Top of INPUT DATA

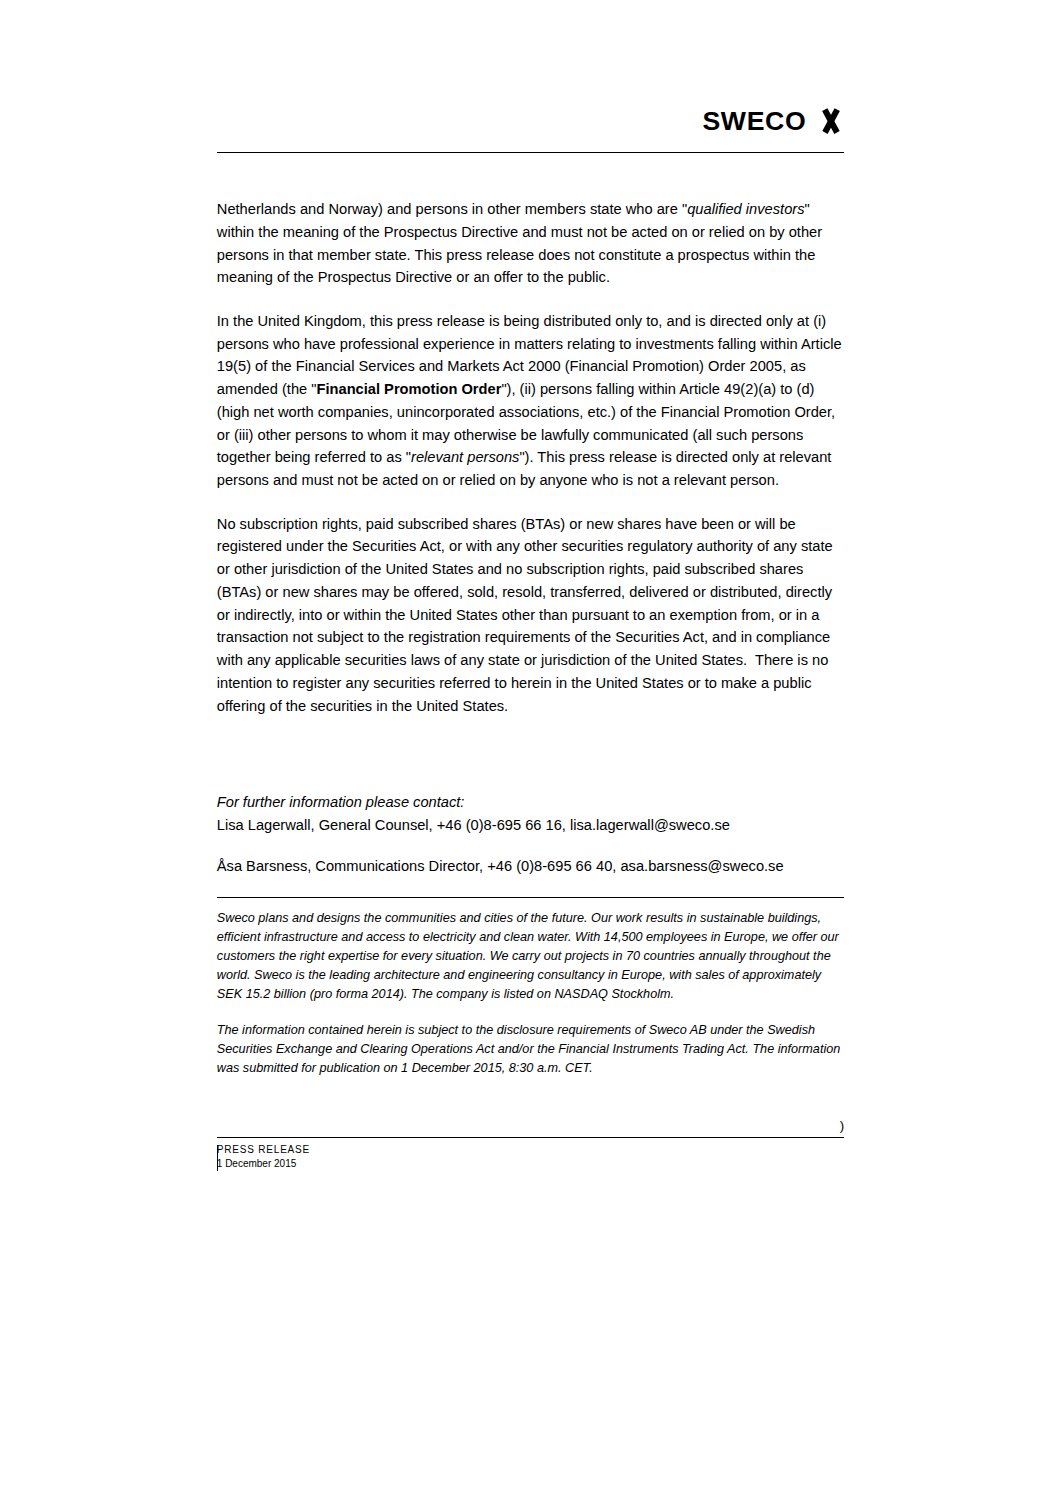SWECO
Netherlands and Norway) and persons in other members state who are "qualified investors" within the meaning of the Prospectus Directive and must not be acted on or relied on by other persons in that member state. This press release does not constitute a prospectus within the meaning of the Prospectus Directive or an offer to the public.
In the United Kingdom, this press release is being distributed only to, and is directed only at (i) persons who have professional experience in matters relating to investments falling within Article 19(5) of the Financial Services and Markets Act 2000 (Financial Promotion) Order 2005, as amended (the "Financial Promotion Order"), (ii) persons falling within Article 49(2)(a) to (d) (high net worth companies, unincorporated associations, etc.) of the Financial Promotion Order, or (iii) other persons to whom it may otherwise be lawfully communicated (all such persons together being referred to as "relevant persons"). This press release is directed only at relevant persons and must not be acted on or relied on by anyone who is not a relevant person.
No subscription rights, paid subscribed shares (BTAs) or new shares have been or will be registered under the Securities Act, or with any other securities regulatory authority of any state or other jurisdiction of the United States and no subscription rights, paid subscribed shares (BTAs) or new shares may be offered, sold, resold, transferred, delivered or distributed, directly or indirectly, into or within the United States other than pursuant to an exemption from, or in a transaction not subject to the registration requirements of the Securities Act, and in compliance with any applicable securities laws of any state or jurisdiction of the United States. There is no intention to register any securities referred to herein in the United States or to make a public offering of the securities in the United States.
For further information please contact:
Lisa Lagerwall, General Counsel, +46 (0)8-695 66 16, lisa.lagerwall@sweco.se
Åsa Barsness, Communications Director, +46 (0)8-695 66 40, asa.barsness@sweco.se
Sweco plans and designs the communities and cities of the future. Our work results in sustainable buildings, efficient infrastructure and access to electricity and clean water. With 14,500 employees in Europe, we offer our customers the right expertise for every situation. We carry out projects in 70 countries annually throughout the world. Sweco is the leading architecture and engineering consultancy in Europe, with sales of approximately SEK 15.2 billion (pro forma 2014). The company is listed on NASDAQ Stockholm.
The information contained herein is subject to the disclosure requirements of Sweco AB under the Swedish Securities Exchange and Clearing Operations Act and/or the Financial Instruments Trading Act. The information was submitted for publication on 1 December 2015, 8:30 a.m. CET.
)
PRESS RELEASE
1 December 2015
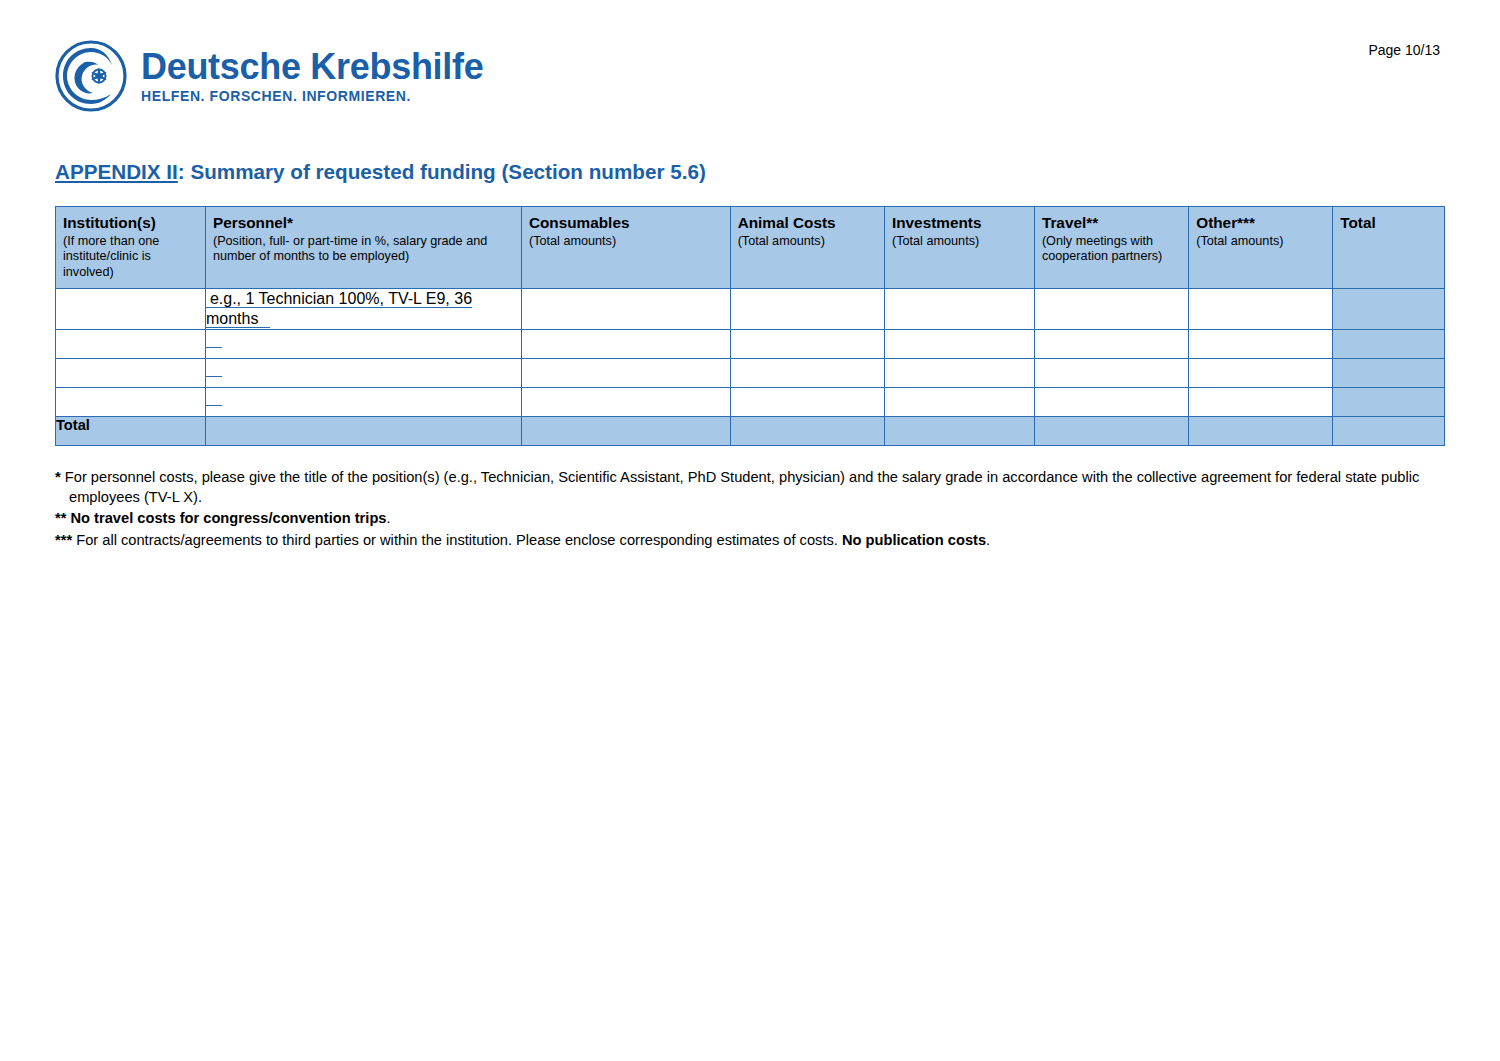Page 10/13
Deutsche Krebshilfe
HELFEN. FORSCHEN. INFORMIEREN.
APPENDIX II: Summary of requested funding (Section number 5.6)
| Institution(s) (If more than one institute/clinic is involved) | Personnel* (Position, full- or part-time in %, salary grade and number of months to be employed) | Consumables (Total amounts) | Animal Costs (Total amounts) | Investments (Total amounts) | Travel** (Only meetings with cooperation partners) | Other*** (Total amounts) | Total |
| --- | --- | --- | --- | --- | --- | --- | --- |
| | e.g., 1 Technician 100%, TV-L E9, 36 months | | | | | | |
| Total | | | | | | | |
* For personnel costs, please give the title of the position(s) (e.g., Technician, Scientific Assistant, PhD Student, physician) and the salary grade in accordance with the collective agreement for federal state public employees (TV-L X).
** No travel costs for congress/convention trips.
*** For all contracts/agreements to third parties or within the institution. Please enclose corresponding estimates of costs. No publication costs.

Bottom of INPUT DATA

• **THE PROBLEM**
Print exactly the lines from the first line of the records above through the line containing "In the United Kingdom, this", leaving out the pictures.

• **TASK RESPONSE**
SWECO
Netherlands and Norway) and persons in other members state who are "qualified investors" within the meaning of the Prospectus Directive and must not be acted on or relied on by other persons in that member state. This press release does not constitute a prospectus within the meaning of the Prospectus Directive or an offer to the public.
In the United Kingdom, this press release is being distributed only to, and is directed only at (i) persons who have professional experience in matters relating to investments falling within Article 19(5) of the Financial Services and Markets Act 2000 (Financial Promotion) Order 2005, as amended (the "Financial Promotion Order"), (ii) persons falling within Article 49(2)(a) to (d) (high net worth companies, unincorporated associations, etc.) of the Financial Promotion Order, or (iii) other persons to whom it may otherwise be lawfully communicated (all such persons together being referred to as "relevant persons"). This press release is directed only at relevant persons and must not be acted on or relied on by anyone who is not a relevant person.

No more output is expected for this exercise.